Every line containing the string "Ranh" is to be copied from the records.

=== Records shown ===
<<<<

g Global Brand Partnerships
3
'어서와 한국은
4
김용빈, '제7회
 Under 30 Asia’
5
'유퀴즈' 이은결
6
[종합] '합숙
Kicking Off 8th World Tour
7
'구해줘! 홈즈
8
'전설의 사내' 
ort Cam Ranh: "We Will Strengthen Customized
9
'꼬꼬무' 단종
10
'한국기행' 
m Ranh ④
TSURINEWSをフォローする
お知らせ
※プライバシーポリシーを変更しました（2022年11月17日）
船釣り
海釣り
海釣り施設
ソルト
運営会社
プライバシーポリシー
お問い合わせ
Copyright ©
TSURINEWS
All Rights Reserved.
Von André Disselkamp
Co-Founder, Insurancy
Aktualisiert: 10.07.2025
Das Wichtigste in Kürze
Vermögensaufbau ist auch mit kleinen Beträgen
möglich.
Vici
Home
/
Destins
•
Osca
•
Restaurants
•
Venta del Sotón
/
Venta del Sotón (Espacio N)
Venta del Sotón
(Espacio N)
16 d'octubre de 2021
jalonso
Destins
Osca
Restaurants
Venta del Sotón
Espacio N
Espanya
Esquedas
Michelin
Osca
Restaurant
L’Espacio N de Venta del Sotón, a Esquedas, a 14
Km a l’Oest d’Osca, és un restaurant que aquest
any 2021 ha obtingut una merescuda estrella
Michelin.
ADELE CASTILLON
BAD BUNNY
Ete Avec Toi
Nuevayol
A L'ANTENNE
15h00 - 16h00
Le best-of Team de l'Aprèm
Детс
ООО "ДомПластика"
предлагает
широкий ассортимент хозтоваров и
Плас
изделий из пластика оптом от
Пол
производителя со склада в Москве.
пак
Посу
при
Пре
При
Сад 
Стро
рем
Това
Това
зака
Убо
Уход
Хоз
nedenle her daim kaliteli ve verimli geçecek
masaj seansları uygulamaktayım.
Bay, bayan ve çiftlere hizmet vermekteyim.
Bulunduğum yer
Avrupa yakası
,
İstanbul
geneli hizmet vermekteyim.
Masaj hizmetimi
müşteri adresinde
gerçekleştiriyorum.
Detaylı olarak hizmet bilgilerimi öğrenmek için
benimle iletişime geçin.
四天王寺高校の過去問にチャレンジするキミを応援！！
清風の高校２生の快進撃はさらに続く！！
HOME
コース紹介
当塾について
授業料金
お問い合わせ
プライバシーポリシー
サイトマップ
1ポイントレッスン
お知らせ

>>>>

=== Response area ===
ort Cam Ranh: "We Will Strengthen Customized
m Ranh ④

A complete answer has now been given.